Another gorgeous panorama. However, the bottom right quadrant looks to be all dark shadow with no detail visible. It looks like a candidate for a combination of HDR and Panorama. Ideally you take your bracketed images for each segment at the same time. However, as you took Raw images, then you may be able to develop the images first to  extract the detail from the lower parts, using the same procedure for each photo. You would then need to save as developed images before applying the Panorama stage.

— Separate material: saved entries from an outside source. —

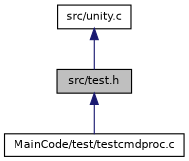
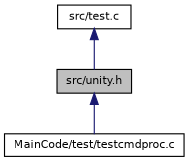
  digraph {
    node [color=black fillcolor=white fontname=Helvetica fontsize=10 shape=record style=filled]
    edge [color=midnightblue dir=back fontname=Helvetica fontsize=10 labelfontname=Helvetica labelfontsize=10 style=solid]
-   n1 [fillcolor=grey75 fontcolor=black height=0.2 label="src/test.h" width=0.4]
+   n1 [fillcolor=grey75 fontcolor=black height=0.2 label="src/unity.h" width=0.4]
    n2 [height=0.2 label="MainCode/test/testcmdproc.c" width=0.4]
-   n3 [height=0.2 label="src/unity.c" width=0.4]
+   n3 [height=0.2 label="src/test.c" width=0.4]
    n1 -> n2
    n3 -> n1
  }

I also like your second image. We do not have mountains like this in the UK. The best I have been able to manage are the High Atlas in Morocco.

John

I agree, it is dark compared to the right side. If you click the image to enlarge it, you do see more detail. I was thinking about adding some overlays to lighten that region up but chose not to. To be honest, I think the field of view is a bit too large (greater than 180 degrees) for it to be a good panorama. But because of the distance of the mountains you don't see a huge amount of visible image warp. 

I remember taking these images over two years ago and thinking the view was just amazing. These mountains are about 2000 miles west from where I live. For two summers I took a month off each year and traveled out west and spent the time camping throughout the region...from arid deserts to mountain vistas. I have tons of amazing photographs.

I actually hosteled throughout England and Scotland back in the late 1980s traveling from London all the way to Orkney islands off of John O'Groats. There is some fantastic diverse landscape on that trip as well.